Deshalb haben wir heute eine EU-Kommission, die von Technokraten beherrscht ist und ein eher dekoratives EU-Parlament. Deshalb sind die machtvollsten Organe der Euro-Zone die Euro-Gruppe der EU-Finanzminister und der Präsident der Europäischen Zentralbank. Diese Machtkonstruktion entzieht sich demokratischer Kontrolle.
Vierzig Jahre lang schien die wirtschaftsbasierte EU ein erfolgreiches Experiment zu sein, das die friedenstiftende Kraft des Marktes bestätigte. Ich glaube jedoch, dass es sich dabei um einen Mythos handelt. Nur bis Ende der 1970er-Jahre wuchs die kommerzielle Einigung Europas im gleichen Tempo wie der Wohlfahrtsstaat, und diese Gleichzeitigkeit war ihr Erfolgsgeheimnis. Dieser Prozess wurde von den USA unterstützt, die keynesianische Politik (in der der Staat ein wichtiger Akteur in der Wirtschaft ist) als Bollwerk gegenüber der sowjetischen Expansion verstanden. Mit dem Ende des Kalten Krieges schien der Wohlfahrtsstaat nicht mehr nötig zu sein und wurde massiv infrage gestellt, marktliberales Denken gewann die Oberhand. Seitdem ist die EU eine leere Hülle.
Das einzige, was uns zusammenhält, seien die Interessen der Banken
Die einzige Hoffnung für Europa ist, dass die EU-Länder ihre Souveränität zurückerlangen, die der Markt an sich gerissen hat. In diesem Sinne hätten Griechenland und die Regierung Tsipras Europa von seinen Zerfallstendenzen befreien können. Ich glaube, dass sich die kurzfristigen Interessen Griechenlands mit denen der Mehrheit der Europäer auf mittlere und lange Sicht sogar decken: Die Vorschläge des früheren griechischen Finanzministers Yanis Varoufakis und des spanischen Podemos-Chefs Pablo Iglesias gehörten immerhin einst zum Standardrepertoire der europäischen Sozialdemokratie. Die anderen europäischen Staats- und Regierungschefs hingegen sagen uns, das einzige, was Portugiesen, Deutsche, Holländer und Griechen zusammenhält, seien die Interessen unserer Banken.
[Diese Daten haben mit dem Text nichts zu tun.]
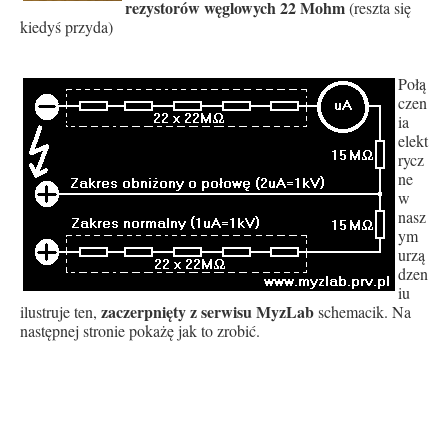
rezystorów węglowych 22 Mohm
(reszta się
kiedyś przyda)
Połą
czen
ia
elekt
rycz
ne
w
nasz
ym
urzą
dzen
iu
zaczerpnięty z serwisu MyzLab
ilustruje ten,
schemacik. Na
następnej stronie pokażę jak to zrobić.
Jedoch ist der Demokratisierungsprozess, der im Süden begonnen hat, so ambitioniert, dass er die Möglichkeiten eines einzelnen Landes sprengt. Und Programme wie das von Podemos für soziale Gerechtigkeit können sich nur weiterentwickeln, wenn die Menschen in den EU-Ländern gemeinsam handeln.
Die Voraussetzungen dafür sind günstig: Die EU ist der größte Wirtschaftsraum der Welt, seine Länder haben solide demokratische Traditionen. Deshalb, so sagte schon der Politologe Peter Gowan, ist Europa in der Lage, eine andere Form der Globalisierung vorzuschlagen, eine gerechtere, demokratischere und sozialere. Genau darauf zielen die Veränderungen im Süden Europas ab.